Users flagged for potential ban:
", user_flags)
print("
Questions ranked by votes:
", questions_ranked[['QuestionId', 'Question', 'VoteScore']])


## Output Interpretation
- **Flagged Questions**: Questions with `FlaggedForRemoval = True` are identified as low-quality content for potential removal.
- **Flagged Users**: Users with `BanUser = True` have repeatedly submitted low-quality questions and may face restrictions.
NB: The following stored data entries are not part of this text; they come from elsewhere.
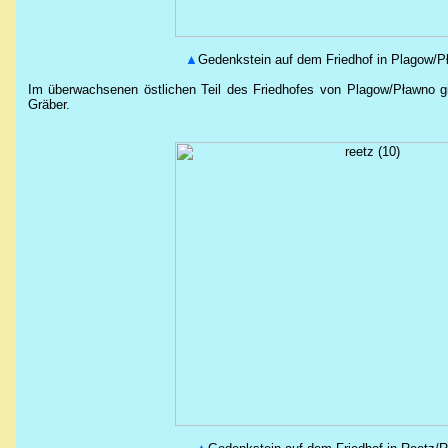
▲
Gedenkstein auf dem Friedhof in
Plagow/P
Im überwachsenen östlichen Teil des Friedhofes von
Plagow/Pławno g
Gräber.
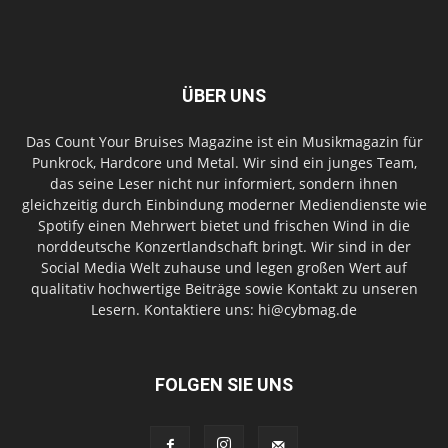
ÜBER UNS
Das Count Your Bruises Magazine ist ein Musikmagazin für
Punkrock, Hardcore und Metal. Wir sind ein junges Team,
das seine Leser nicht nur informiert, sondern ihnen
gleichzeitig durch Einbindung moderner Mediendienste wie
Spotify einen Mehrwert bietet und frischen Wind in die
norddeutsche Konzertlandschaft bringt. Wir sind in der
Social Media Welt zuhause und legen großen Wert auf
qualitativ hochwertige Beiträge sowie Kontakt zu unseren
Lesern. Kontaktiere uns: hi@cybmag.de
FOLGEN SIE UNS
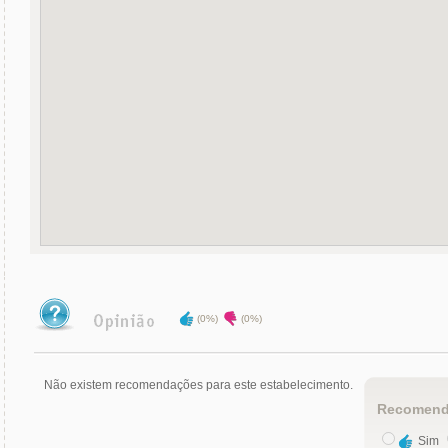
(0%)
(0%)
Não existem recomendações para este estabelecimento.
Recomend
Sim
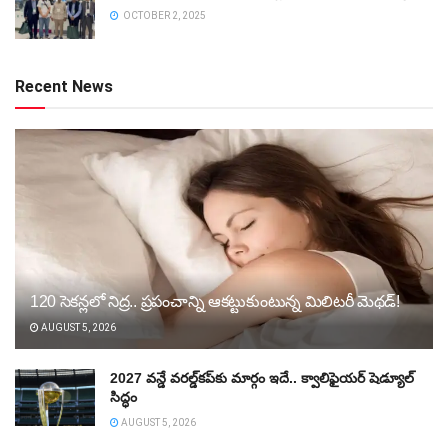
OCTOBER 2, 2025
Recent News
120 సెకన్లలో నిద్ర.. ప్రపంచాన్ని ఆకట్టుకుంటున్న మిలిటరీ మెథడ్!
AUGUST 5, 2026
2027 వన్డే వరల్డ్‌కప్‌కు మార్గం ఇదే.. క్వాలిఫైయర్ షెడ్యూల్
సిద్ధం
AUGUST 5, 2026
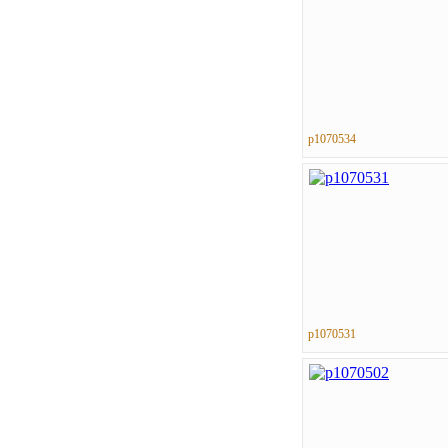
p1070534
p1070531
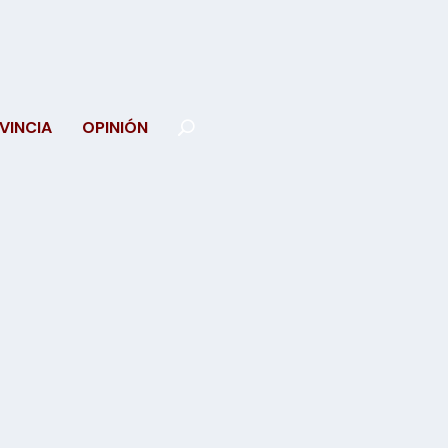
VINCIA
OPINIÓN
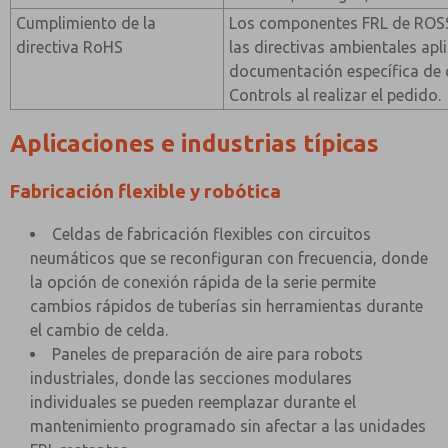
Cumplimiento de la
Los componentes FRL de ROSS
directiva RoHS
las directivas ambientales apl
documentación específica de
Controls al realizar el pedido.
Aplicaciones e industrias típicas
Fabricación flexible y robótica
Celdas de fabricación flexibles con circuitos
neumáticos que se reconfiguran con frecuencia, donde
la opción de conexión rápida de la serie permite
cambios rápidos de tuberías sin herramientas durante
el cambio de celda.
Paneles de preparación de aire para robots
industriales, donde las secciones modulares
individuales se pueden reemplazar durante el
mantenimiento programado sin afectar a las unidades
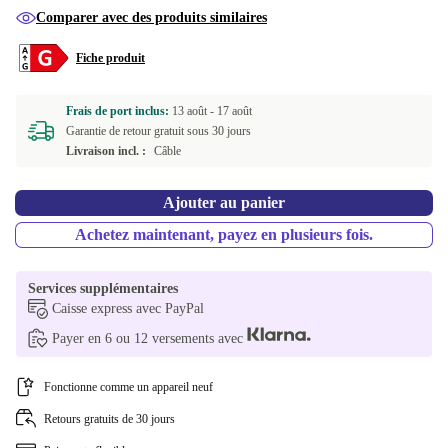
Comparer avec des produits similaires
Fiche produit
Frais de port inclus:
13 août -
17 août
Garantie de retour gratuit sous 30 jours
Livraison incl. :
Câble
Ajouter au panier
Achetez maintenant, payez en plusieurs fois.
Services supplémentaires
Caisse express avec PayPal
Payer en 6 ou 12 versements avec
Fonctionne comme un appareil neuf
Retours gratuits de 30 jours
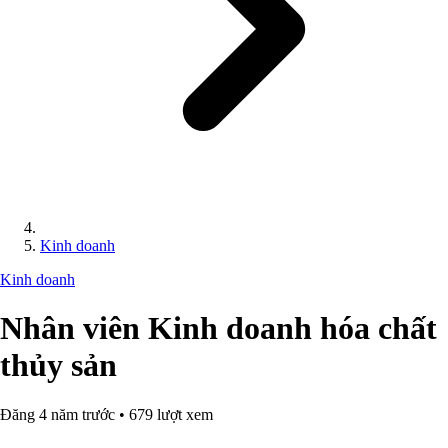
Kinh doanh
Kinh doanh
Nhân viên Kinh doanh hóa chất
thủy sản
Đăng 4 năm trước • 679 lượt xem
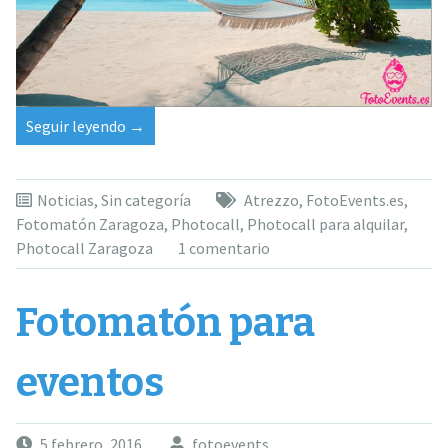
“Nuevos
Seguir leyendo
→
Photocall
para
alquilar”
Noticias
,
Sin categoría
Atrezzo
,
FotoEvents.es
,
Fotomatón Zaragoza
,
Photocall
,
Photocall para alquilar
,
Photocall Zaragoza
1 comentario
Fotomatón para
eventos
5 febrero, 2016
fotoevents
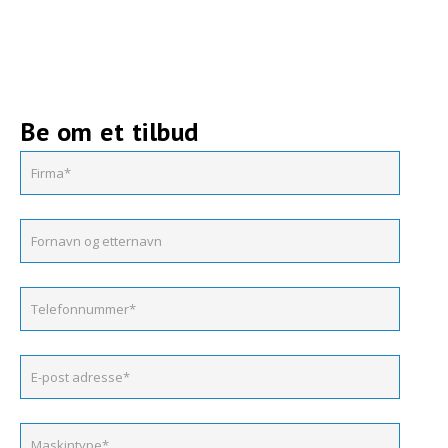
Be om et tilbud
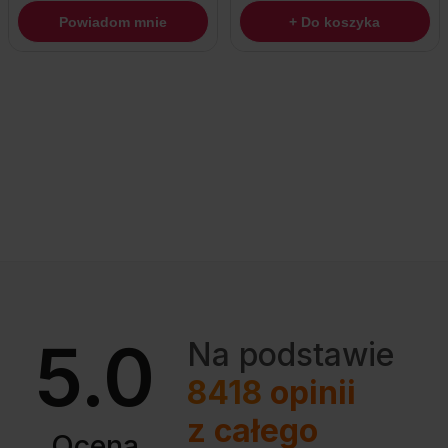
Powiadom mnie
+ Do koszyka
5.0
Na podstawie
8418
opinii
z całego
Ocena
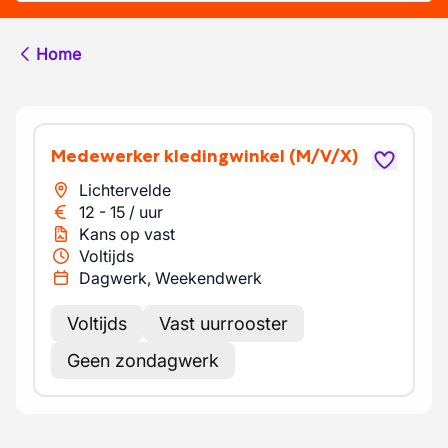
Home
Medewerker kledingwinkel
(M/V/X)
Lichtervelde
12
-
15
/
uur
Kans op vast
Voltijds
Dagwerk, Weekendwerk
Voltijds
Vast uurrooster
Geen zondagwerk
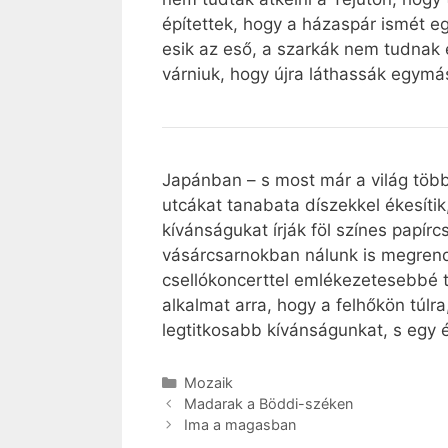
építettek, hogy a házaspár ismét eg
esik az eső, a szarkák nem tudnak e
várniuk, hogy újra láthassák egymá
Japánban – s most már a világ több 
utcákat tanabata díszekkel ékesíti
kívánságukat írják föl színes papír
vásárcsarnokban nálunk is megrende
csellókoncerttel emlékezetesebbé
alkalmat arra, hogy a felhőkön túlra
legtitkosabb kívánságunkat, s egy 
Kategória
Mozaik
Madarak a Böddi-széken
Ima a magasban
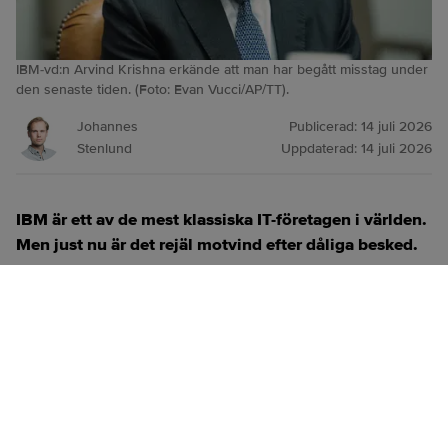
IBM-vd:n Arvind Krishna erkände att man har begått misstag under
den senaste tiden. (Foto: Evan Vucci/AP/TT).
Johannes
Publicerad:
14 juli 2026
Stenlund
Uppdaterad:
14 juli 2026
IBM är ett av de mest klassiska IT-företagen i världen.
Men just nu är det rejäl motvind efter dåliga besked.
ANNONS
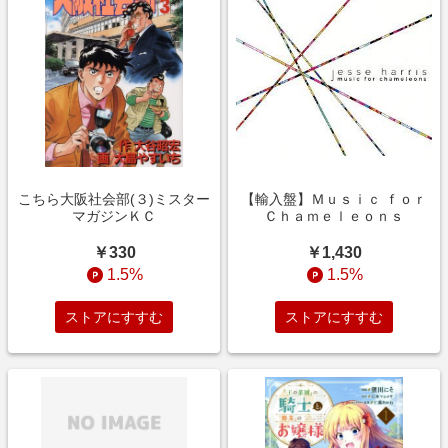
こちら大阪社会部(３)ミスター
【輸入盤】Ｍｕｓｉｃ ｆｏｒ
マガジンＫＣ
Ｃｈａｍｅｌｅｏｎｓ
￥330
￥1,430
1.5%
1.5%
ストアにすすむ
ストアにすすむ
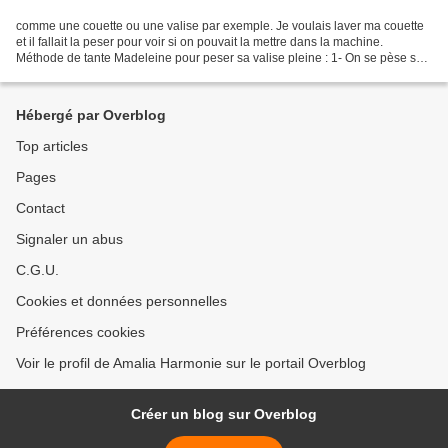
comme une couette ou une valise par exemple. Je voulais laver ma couette
et il fallait la peser pour voir si on pouvait la mettre dans la machine.
Méthode de tante Madeleine pour peser sa valise pleine : 1- On se pèse sur
le pèse-personne. 2- On se pèse...
Hébergé par Overblog
Top articles
Pages
Contact
Signaler un abus
C.G.U.
Cookies et données personnelles
Préférences cookies
Voir le profil de Amalia Harmonie sur le portail Overblog
Créer un blog sur Overblog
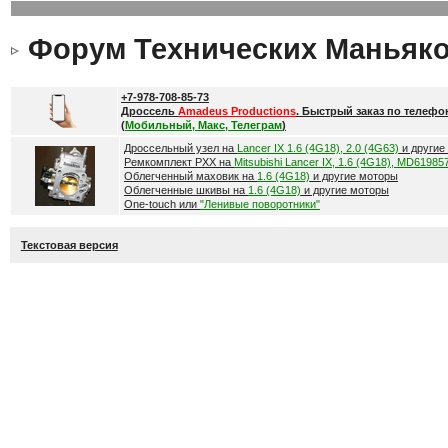
Форум Технических Маньяк
+7-978-708-85-73
Дроссель
Amadeus Productions
. Быстрый заказ по телефо
(
Мобильный, Макс, Телеграм
)
Дроссельный узел на
Lancer IX 1.6 (4G18), 2.0 (4G63)
и другие
Ремкомплект РХХ на
Mitsubishi Lancer IX, 1.6 (4G18), MD61985
Облегченный маховик на
1.6 (4G18)
и другие моторы
Облегченные шкивы на
1.6 (4G18)
и другие моторы
One-touch или
"Ленивые поворотники"
Текстовая версия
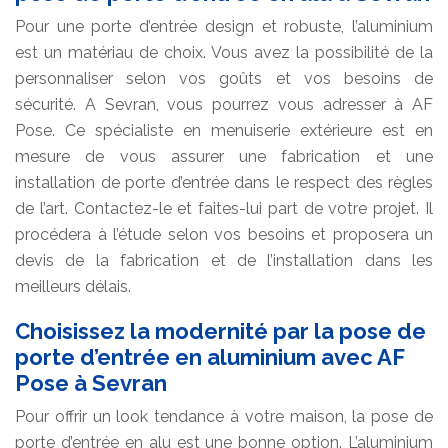
Pour une porte d’entrée design et robuste, l’aluminium
est un matériau de choix. Vous avez la possibilité de la
personnaliser selon vos goûts et vos besoins de
sécurité. A Sevran, vous pourrez vous adresser à AF
Pose. Ce spécialiste en menuiserie extérieure est en
mesure de vous assurer une fabrication et une
installation de porte d’entrée dans le respect des règles
de l’art. Contactez-le et faites-lui part de votre projet. Il
procédera à l’étude selon vos besoins et proposera un
devis de la fabrication et de l’installation dans les
meilleurs délais.
Choisissez la modernité par la pose de
porte d’entrée en aluminium avec AF
Pose à Sevran
Pour offrir un look tendance à votre maison, la pose de
porte d’entrée en alu est une bonne option. L’aluminium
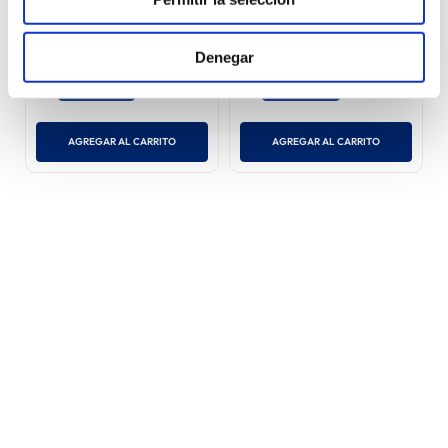
Tabletas
mg)
S/
9
.
90
S/
98
.
50
S/
140
.
71
Denegar
660 mg
500 mg
AGREGAR AL CARRITO
AGREGAR AL CARRITO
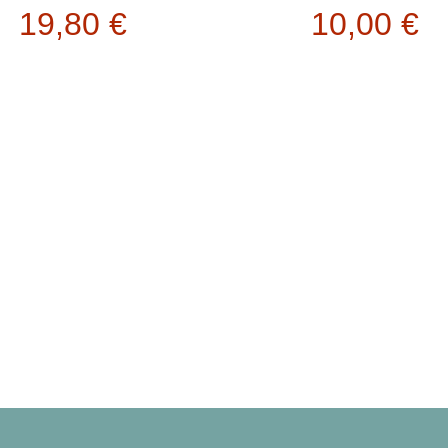
19,80
€
10,00
€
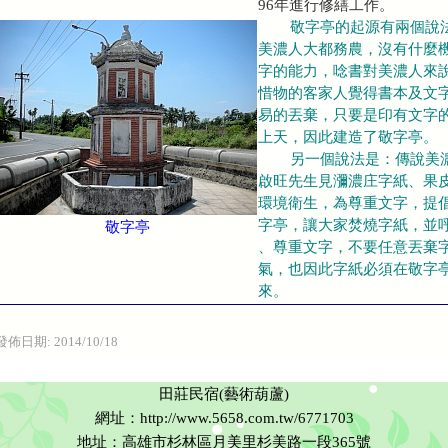
96年進行修繕工作。
敬字亭的起源有兩個說
美濃人大都務農，沒有什麼
字的能力，唸書對美濃人來
惜物的客家人覺得書本及文
易的丟棄，只要是印有文字
上天，因此建造了敬字亭。
另一個說法是：傳說美濃
啟旺先生見瀰濃庄字紙、果
環境衛生，為尊重文字，提
字亭，讓大家焚燒字紙，並
敬字亭
、尊重文字，不要任意丟棄
氣，也因此字紙必須在敬字
來。
發佈日期:
2014/10/18
田莊民宿(藝術葫蘆)
網址：http://www.5658.com.tw/6771703
地址：高雄市杉林區月美里杉美路一段365號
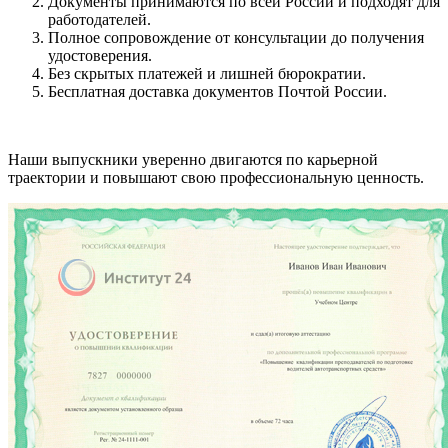
Документы принимаются по всей России и подходят для
работодателей.
Полное сопровождение от консультации до получения
удостоверения.
Без скрытых платежей и лишней бюрократии.
Бесплатная доставка документов Почтой России.
Наши выпускники уверенно двигаются по карьерной
траектории и повышают свою профессиональную ценность.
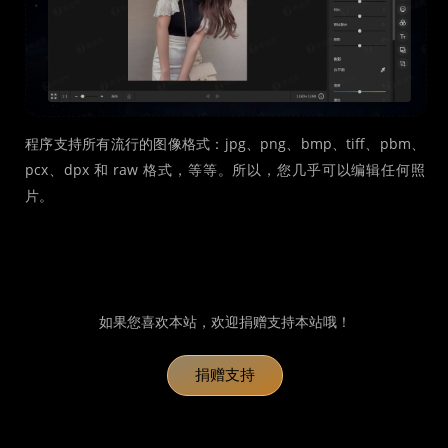
程序支持所有流行的图像格式：jpg、png、bmp、tiff、pbm、
pcx、dpx 和 raw 格式，等等。所以，您几乎可以编辑任何照
片。
如果您喜欢本站，欢迎捐赠支持本站哦！
捐赠支持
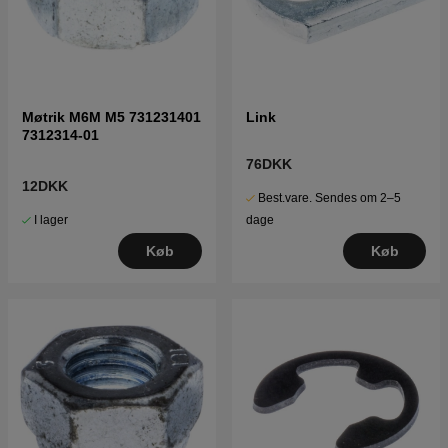
Møtrik M6M M5 731231401
Link
7312314-01
76DKK
12DKK
Best.vare. Sendes om 2–5
I lager
dage
Køb
Køb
- **Ranked Questions**: Questions are ranked by votes to highlight popular questions.
- **Top Answers**: Upvotes determine the prominence of answers displayed to users, with the top 2-3 answers shown by rank.

These rules and aggregations help maintain a high standard of content on StudySphere through majority voting-based quality control mechanisms.